- **Stated goal 1**
According to the text on manufacturing process optimization, how much did U.S. manufacturing contribute to the GDP in 2020?

- **Extracted text**

+-------+

Manufacturing Process Optimization: Steps & Examples

Manufacturing Process Optimization Success In 7 Steps

Efficient manufacturing is critical to meeting the rising demands around the globe. But, while U.S. manufacturing contributed $2.3 trillion to the GDP in 2020 alone, actual manufacturing industry productivity is down. The right manufacturing process optimization can make all the difference, but finding time to effectively tackle this is easier said than done.

If you’re wanting to get more out of your manufacturing efforts, you’re not alone. Fifty-six percent of customers want new products faster than before. Fortunately, you can ace manufacturing process optimization through a series of best practices. And, with the implementation of digital twin technology, you can even go beyond your facility’s current capabilities to gain an even bigger competitive advantage.

What is manufacturing process optimization?

Manufacturing process optimization is the practice of reducing downtime and increasing output within manufacturing by streamlining operations and worksite flow. Additional goals of manufacturing process optimization often include reducing errors and waste, lowering energy use, minimizing risk, and more.

To achieve manufacturing process optimization, leaders typically look at multiple core areas:

  • Worksites

  • Processes

  • Equipment

  • Change management

The above categories may look different depending on your type of facilities and the products you’re manufacturing, but the goal is always the same: to improve output and minimize waste.

Why is manufacturing process optimization important?

While manufacturing process optimization is a nuanced practice, the rewards are worthwhile.  There are a number of benefits that come with manufacturing process optimization, beyond the obvious.

Reduced error rate

Because manufacturing process improvement involves rethinking proper equipment use and ideal process and worksite setups, you can naturally find a reduced error rate and less need for rework.

If you’re practicing manufacturing process optimization, you likely have the right materials at the right stations, the right equipment being used properly and maintained, and processes that efficiently utilize employee time. This combination can keep employees on task while lowering the risk of someone grabbing the wrong material or a piece of equipment malfunctioning.

Elevated product quality

Along with a reduced error rate comes more consistent quality and a boost in customer satisfaction. But, not only is consistent quality on the table, you can strive for elevated product quality as you continue refining processes.

Time is one of your largest enemies in manufacturing, as it limits what you’re capable of accomplishing within a day. When you’re optimizing entire processes, you’re getting back time that can be spent on further optimizations. Ongoing improvements lead to the ability to deliver at an elevated capacity, be it to meet more demand or to even higher quality products that your brand can be proud of.

+-------+

[Data excerpts]

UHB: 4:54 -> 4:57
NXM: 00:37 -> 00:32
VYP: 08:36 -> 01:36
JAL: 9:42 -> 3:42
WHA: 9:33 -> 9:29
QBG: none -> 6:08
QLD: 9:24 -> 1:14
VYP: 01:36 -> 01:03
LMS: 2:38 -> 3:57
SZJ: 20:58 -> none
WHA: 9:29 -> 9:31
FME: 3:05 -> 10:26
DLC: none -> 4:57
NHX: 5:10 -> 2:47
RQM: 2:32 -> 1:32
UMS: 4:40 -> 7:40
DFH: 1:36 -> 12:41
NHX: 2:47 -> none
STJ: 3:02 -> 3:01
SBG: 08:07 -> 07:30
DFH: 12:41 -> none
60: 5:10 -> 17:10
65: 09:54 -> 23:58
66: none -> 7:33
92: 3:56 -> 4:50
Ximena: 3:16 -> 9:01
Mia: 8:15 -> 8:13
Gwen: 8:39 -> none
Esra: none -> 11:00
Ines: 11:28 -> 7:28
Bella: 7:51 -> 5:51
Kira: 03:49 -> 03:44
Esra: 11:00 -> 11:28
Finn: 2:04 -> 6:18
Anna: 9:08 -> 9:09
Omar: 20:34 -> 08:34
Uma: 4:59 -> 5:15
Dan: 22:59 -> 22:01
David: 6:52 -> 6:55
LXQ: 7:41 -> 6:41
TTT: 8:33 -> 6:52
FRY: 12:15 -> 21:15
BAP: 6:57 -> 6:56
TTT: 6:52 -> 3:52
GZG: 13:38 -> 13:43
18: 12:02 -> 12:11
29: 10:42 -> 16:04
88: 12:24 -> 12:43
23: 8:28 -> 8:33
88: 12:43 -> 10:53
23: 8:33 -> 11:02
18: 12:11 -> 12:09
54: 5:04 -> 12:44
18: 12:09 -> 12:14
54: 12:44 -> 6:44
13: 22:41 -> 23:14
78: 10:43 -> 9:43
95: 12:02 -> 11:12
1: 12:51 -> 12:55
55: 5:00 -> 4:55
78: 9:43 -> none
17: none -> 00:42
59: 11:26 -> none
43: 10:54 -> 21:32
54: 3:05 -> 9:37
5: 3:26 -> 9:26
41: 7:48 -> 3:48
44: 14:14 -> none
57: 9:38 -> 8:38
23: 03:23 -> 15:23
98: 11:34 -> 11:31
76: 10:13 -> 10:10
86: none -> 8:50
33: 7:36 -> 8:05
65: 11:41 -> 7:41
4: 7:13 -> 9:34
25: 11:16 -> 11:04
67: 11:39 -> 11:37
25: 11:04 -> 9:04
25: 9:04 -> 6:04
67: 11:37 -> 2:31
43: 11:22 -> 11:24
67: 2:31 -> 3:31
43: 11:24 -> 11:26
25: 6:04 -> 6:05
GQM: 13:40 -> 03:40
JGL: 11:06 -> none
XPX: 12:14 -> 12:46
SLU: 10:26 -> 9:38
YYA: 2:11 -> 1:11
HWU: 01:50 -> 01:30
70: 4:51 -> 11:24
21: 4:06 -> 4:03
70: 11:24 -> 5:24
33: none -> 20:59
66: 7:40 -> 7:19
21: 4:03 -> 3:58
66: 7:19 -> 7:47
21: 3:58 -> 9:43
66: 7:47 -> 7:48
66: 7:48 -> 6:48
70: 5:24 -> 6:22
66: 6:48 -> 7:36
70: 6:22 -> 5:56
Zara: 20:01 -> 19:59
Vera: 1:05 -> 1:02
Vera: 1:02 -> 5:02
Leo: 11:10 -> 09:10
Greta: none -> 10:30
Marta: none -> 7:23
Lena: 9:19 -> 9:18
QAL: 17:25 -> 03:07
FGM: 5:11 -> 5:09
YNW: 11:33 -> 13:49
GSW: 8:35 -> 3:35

+-------+

- **Stated goal 2**
Output the records from their first line through the line containing "13: 22:41 -> 23:14", both included, reproducing each line unchanged.

- **Task solution 1**
$2.3 trillion

- **Task solution 2**
UHB: 4:54 -> 4:57
NXM: 00:37 -> 00:32
VYP: 08:36 -> 01:36
JAL: 9:42 -> 3:42
WHA: 9:33 -> 9:29
QBG: none -> 6:08
QLD: 9:24 -> 1:14
VYP: 01:36 -> 01:03
LMS: 2:38 -> 3:57
SZJ: 20:58 -> none
WHA: 9:29 -> 9:31
FME: 3:05 -> 10:26
DLC: none -> 4:57
NHX: 5:10 -> 2:47
RQM: 2:32 -> 1:32
UMS: 4:40 -> 7:40
DFH: 1:36 -> 12:41
NHX: 2:47 -> none
STJ: 3:02 -> 3:01
SBG: 08:07 -> 07:30
DFH: 12:41 -> none
60: 5:10 -> 17:10
65: 09:54 -> 23:58
66: none -> 7:33
92: 3:56 -> 4:50
Ximena: 3:16 -> 9:01
Mia: 8:15 -> 8:13
Gwen: 8:39 -> none
Esra: none -> 11:00
Ines: 11:28 -> 7:28
Bella: 7:51 -> 5:51
Kira: 03:49 -> 03:44
Esra: 11:00 -> 11:28
Finn: 2:04 -> 6:18
Anna: 9:08 -> 9:09
Omar: 20:34 -> 08:34
Uma: 4:59 -> 5:15
Dan: 22:59 -> 22:01
David: 6:52 -> 6:55
LXQ: 7:41 -> 6:41
TTT: 8:33 -> 6:52
FRY: 12:15 -> 21:15
BAP: 6:57 -> 6:56
TTT: 6:52 -> 3:52
GZG: 13:38 -> 13:43
18: 12:02 -> 12:11
29: 10:42 -> 16:04
88: 12:24 -> 12:43
23: 8:28 -> 8:33
88: 12:43 -> 10:53
23: 8:33 -> 11:02
18: 12:11 -> 12:09
54: 5:04 -> 12:44
18: 12:09 -> 12:14
54: 12:44 -> 6:44
13: 22:41 -> 23:14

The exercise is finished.